● **SUPPLIED PASSAGE**:
The Power of Stories: What Storytelling Has to do With Building Healthy Communities

Over a hundred and fifty years ago a little boy crept into a church to hear the organist practice and was moved to tears by the beauty of the music. This boy, who grew up to be none other than the philosopher Friedrich Nietzsche, observed that we moderns tend to think of stories, and the arts generally, as mere entertainment — an “easily dispensable tinkle of bells next to the ‘seriousness of life’.” From kindergarten through grad school we are encouraged to  “State the facts!”, “Crunch the numbers!, “Get to the point!” Who has time to weep over the beauty of a painting or a song? What’s the point?

Are novels even read in their entirety any more in school? Or are they unflinchingly and exclusively dissected into passages, chosen for “relevance” or lessons on grammar and syntax? And fairy tales and songs, which have long been a staple of early childhood education, have been increasingly shunted aside in favor of math and reading worksheets and the serious business of standardized tests.

For modern-day peddlers of “knowledge,” stories are at most simply stepping stones to what’s important, like getting into the right college or landing the right job. 

And what would be wrong with that? Do stories matter? 

Lovers of stories everywhere have been saying so for a long time. And now literature’s more practical sibling, science, is catching up to speed. What’s more, stories may be integral to our mental health, emotional well-being, and capacity for cultivating healthy relationships, such as love, friendship, and political community.

● **THINGS TO DO**:
1. Reproduce the storytelling essay word for word, starting at "The Power of" and ending at "What’s the point?".
2. Resume the essay on storytelling and healthy communities, writing on from its last sentence in the same voice.
The lines after this point were drawn from a separate source.

● **THE DATA**:

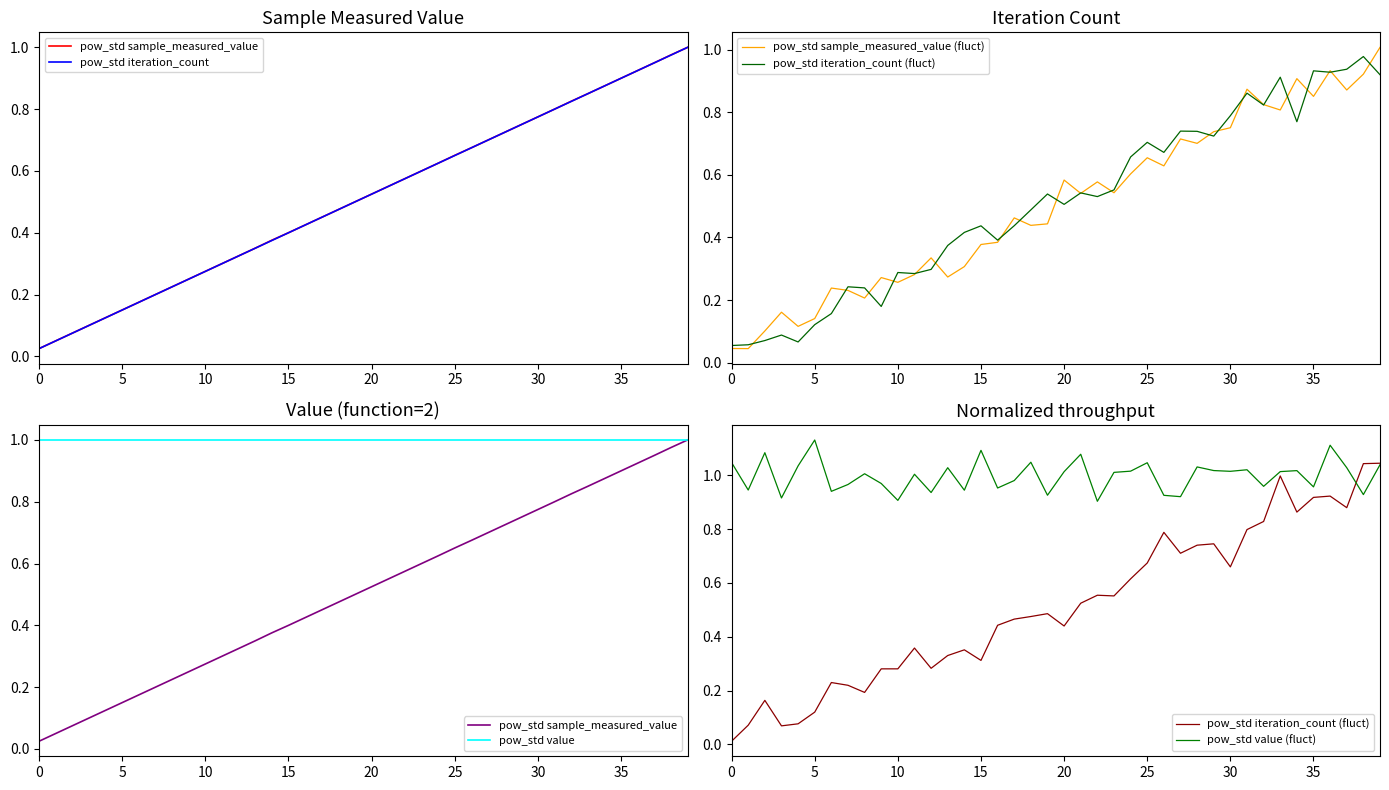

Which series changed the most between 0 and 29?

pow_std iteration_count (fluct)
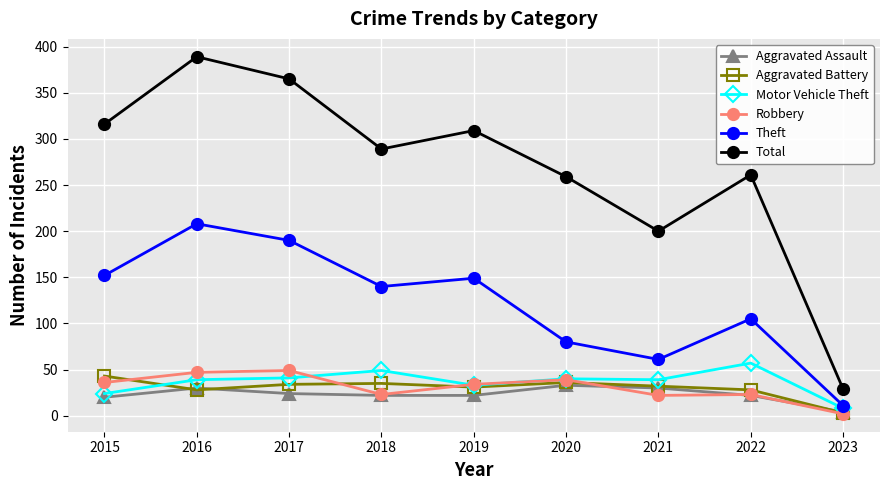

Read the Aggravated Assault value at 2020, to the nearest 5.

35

● **RESPONSES TO THE EXERCISE**:
1.
The Power of Stories: What Storytelling Has to do With Building Healthy Communities

Over a hundred and fifty years ago a little boy crept into a church to hear the organist practice and was moved to tears by the beauty of the music. This boy, who grew up to be none other than the philosopher Friedrich Nietzsche, observed that we moderns tend to think of stories, and the arts generally, as mere entertainment — an “easily dispensable tinkle of bells next to the ‘seriousness of life’.” From kindergarten through grad school we are encouraged to  “State the facts!”, “Crunch the numbers!, “Get to the point!” Who has time to weep over the beauty of a painting or a song? What’s the point?

2.
A good story draws us in with an irresistible force.

A good story draws us in with an irresistible force.

Why are Stories so Powerful? 

Once upon a time two families opposed the marriage of two teenage lovers and they both died. The end.

None but the high school student who has had the love of learning sucked out of him or her by something that passes for an education only in name would say, “Oh good, now that I know what happened, I don’t have to read it.” 

Of course, no one reads Romeo and Juliet for the plot. Unlike a trashy mystery novel, we aren’t reading to find out the facts about what happened. We all know they die in a tragic double suicide. So why do stories have such power over us? Even today, they continually draw us in. 

Discovering the facts — who did what when, where, why, and how —is of course only a part of why we read. To begin to understand the power of story, we have to first grasp how important story has been for humanity itself.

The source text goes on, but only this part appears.